- _ИСХОДНЫЙ ТЕКСТ_:
Откуда взялся этот иррациональный страх перед Китаем? Может, его внушает Америка, опасаясь союза дракона с медведем? Или китайскую карту разыгрывают дальневосточные губернаторы, выторговывая преференции у Кремля? Или наша синофобия имеет чисто антропологические корни – китайцы в силу внешних отличий воспринимаются как чужие?
Чисто европейское ханжество: сначала десятилетиями грабить Китай, а потом создать миф о «жёлтой угрозе», перевалив с больной головы на здоровую. Китай вправе предъявить счёт Западу: не Китай подавлял Европу, всё было ровно наоборот. Но боимся мы почему-то Китая. Казалось бы, у России куда больше оснований опасаться Запада, откуда к нам столько раз приходили чужие армии. Терроризм, НАТО, США – что угодно, но почему Китай? Из-за Даманского? С турками, шведами, французами, немцами Россия воевала куда чаще и страшнее. Но мы же не боимся, что турки заберут Крым, а финны – Выборг. Кто вообще решил, что китайцам нужен наш Дальний Восток? Почему не Вьетнам? Не Монголия? В конце концов (в начале начал) – не их же, китайский, Тайвань?
За последний век с небольшим Россия несколько раз вводила в Китай войска – не наоборот. Подавление Боксёрского восстания, Русско-японская, конфликт на КВЖД, помощь Китаю в войне против Японии, Советско-японская… Штурм Пекина русскими – не фантастика, не альтернативная история, а факт. Нет ли оснований у Китая подозревать, что Россия вслед за Крымом вспомнит о Порт-Артуре и КВЖД?[22] Чем мнение о «неизбежном» возвращении Аляски в Россию абсурднее мифа о «жёлтой угрозе»? У кого более раскосые и жадные очи?

- _ЧТО НУЖНО СДЕЛАТЬ_:
1. Какой миф, согласно тексту о страхе перед Китаем, был создан после того, как Китай десятилетиями грабили?
2. Определите, согласуются ли с текстом о страхе перед Китаем утверждения (а), (б) и (в). Для каждого ответьте «да» или «нет» и дословно приведите решающие слова текста.
(а) Китай подавлял Европу.
(б) Штурм Пекина русскими назван фактом.
(в) За последний век с небольшим Россия несколько раз вводила войска в Китай.
3. Перечислите все события, которые текст о страхе перед Китаем называет сразу после слов «вводила в Китай войска – не наоборот».

- _СОХРАНЁННЫЕ ДАННЫЕ_:
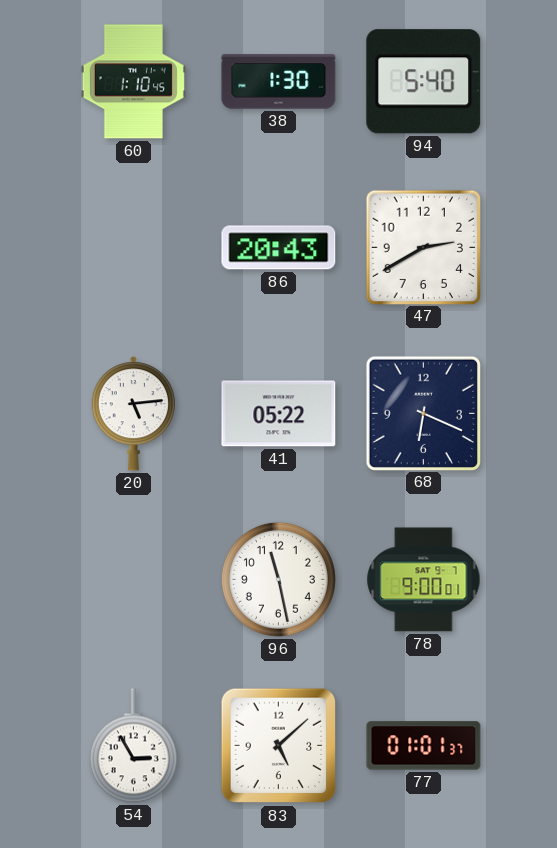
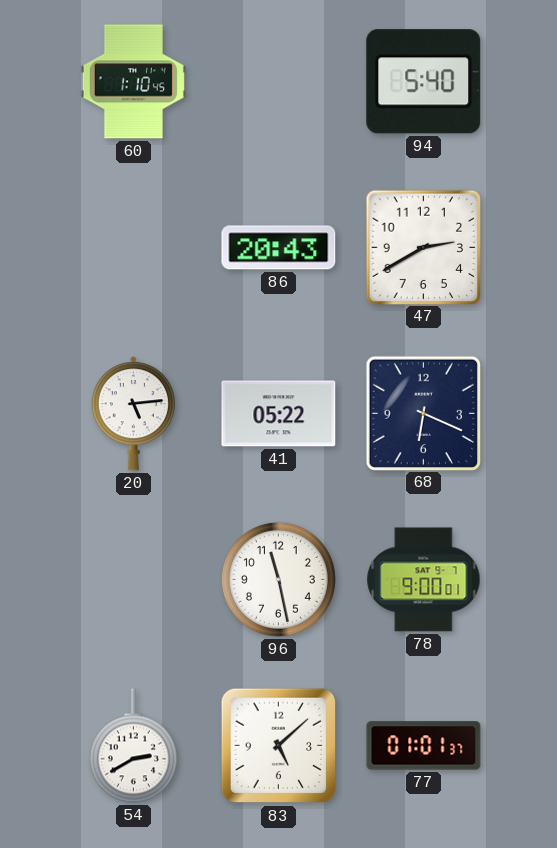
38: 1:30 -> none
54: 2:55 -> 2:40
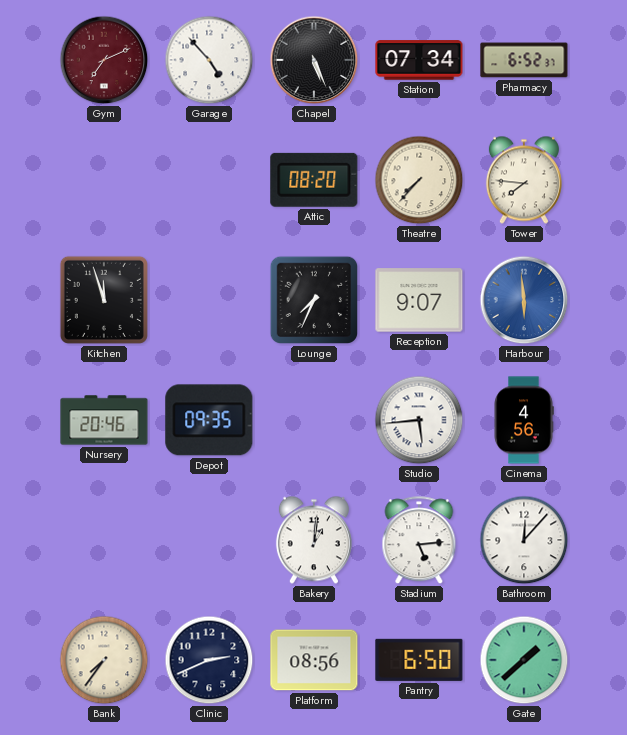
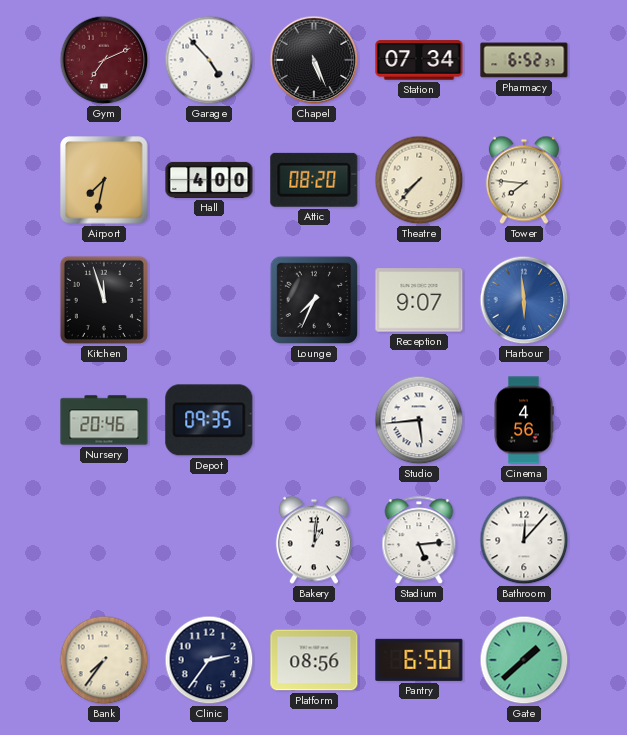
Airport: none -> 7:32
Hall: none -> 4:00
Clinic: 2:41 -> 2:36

...

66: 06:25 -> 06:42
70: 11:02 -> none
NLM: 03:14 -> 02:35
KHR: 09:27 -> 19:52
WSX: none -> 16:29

...

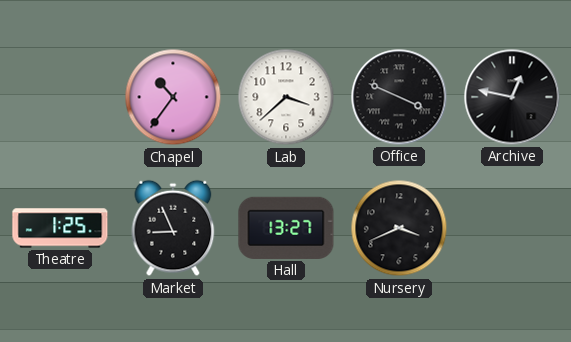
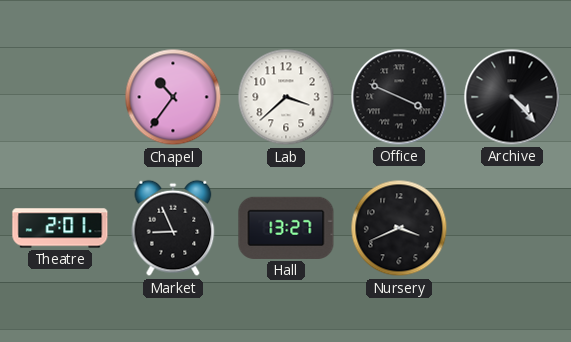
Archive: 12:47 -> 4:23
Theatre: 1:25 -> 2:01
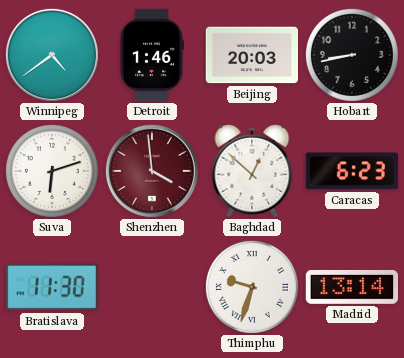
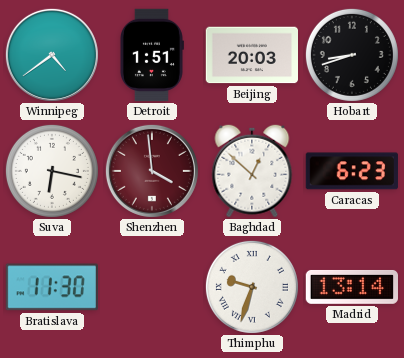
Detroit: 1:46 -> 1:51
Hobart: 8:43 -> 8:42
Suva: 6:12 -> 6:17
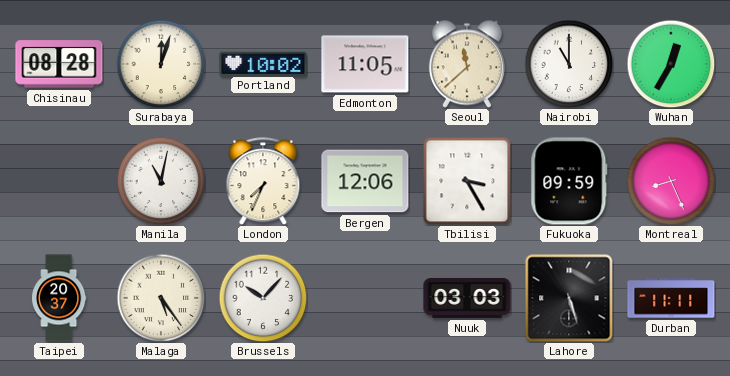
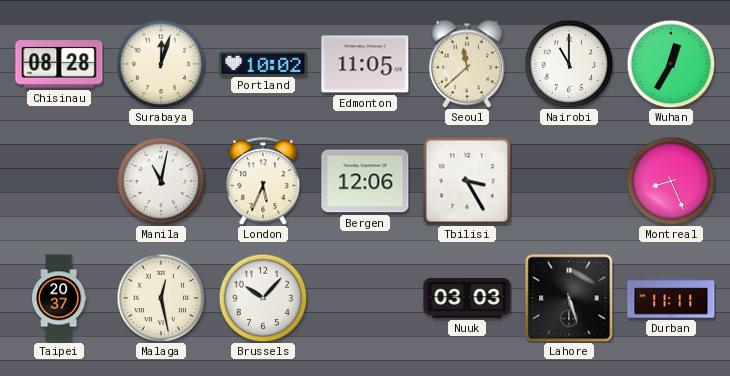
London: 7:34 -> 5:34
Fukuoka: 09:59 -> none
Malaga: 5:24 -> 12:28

- _ПРАВИЛЬНЫЕ ОТВЕТЫ_:
1. Миф о «жёлтой угрозе».

2.
(а) Нет: «не Китай подавлял Европу, всё было ровно наоборот».
(б) Да: «Штурм Пекина русскими – не фантастика, не альтернативная история, а факт».
(в) Да: «За последний век с небольшим Россия несколько раз вводила в Китай войска – не наоборот».

3. Подавление Боксёрского восстания, Русско-японская, конфликт на КВЖД, помощь Китаю в войне против Японии, Советско-японская.